Credit: Lori Valigra

Jessica Dow said the family volunteers every Thanksgiving. Last year, it was at the Hope Haven Gospel Mission in Lewiston.

“It’s nice to help people who don’t have a place to go or are less fortunate,” she said.

After spending a couple hours at the Norway church, the Dows will return home for their own Thanksgiving meal with a total of 11 family members attending.

Chef Bruce Perham, who has been cooking 200 Thanksgiving meals for the past 20 years at the church, said he won’t be going home and cooking yet another turkey.

“I’ll eat here. This is my Thanksgiving dinner,” he said.

Church secretary Jodi Roma said a lot of the same people come every year. Some don’t have family in the area, while others are homeless. Some are parishioners, and some just come in from the community. Others come in, bag up a meal and take it with them.

“This is important,” said Father Edward Clifford, who has been with the Norway church for a year and a half.
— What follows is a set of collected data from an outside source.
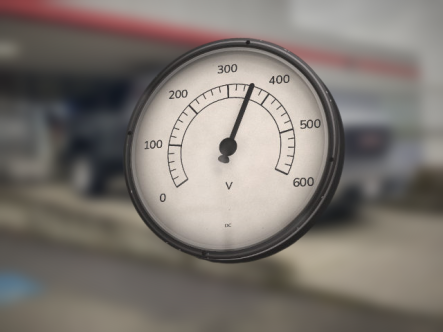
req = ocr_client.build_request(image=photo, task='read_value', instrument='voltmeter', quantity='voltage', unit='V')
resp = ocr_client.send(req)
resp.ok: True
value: 360 V
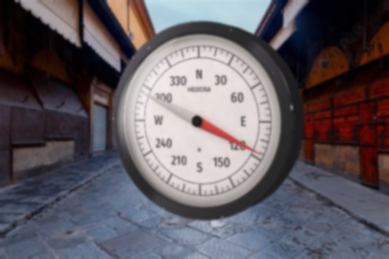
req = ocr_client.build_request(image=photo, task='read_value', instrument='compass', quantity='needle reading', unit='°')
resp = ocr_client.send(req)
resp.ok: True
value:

The church, along with several other local churches, paid for the meal.

“It’s nice for people who are limited economically and for people who like to be together and not eat by themselves,” he said. “People like to be with other people on this day.”

That was the case with Millie and Robert Pope, who were spending their third Thanksgiving at the church.

“Our family is spread out, and we usually come when they aren’t around,” Robert Pope said.

The same is true of Margaret Staples and Don Cummings, cousins whose families were spending Thanksgiving out of state.

Credit: Lori Valigra

The cousins and the Popes have gotten to know each other, and joked easily among themselves as they dig into dessert.

“I keep running into that guy,” Cummings said as he nodded toward Pope.

The upbeat atmosphere in the room is one reason why volunteer Tricia McCaughin returns every year.

“Above any other day you should be willing to serve,” said McCaughin, who was busy packing desserts into a food basket with four full dinners to deliver to parishioners who couldn’t get to the church. “The best way to give thanks is to help someone else.”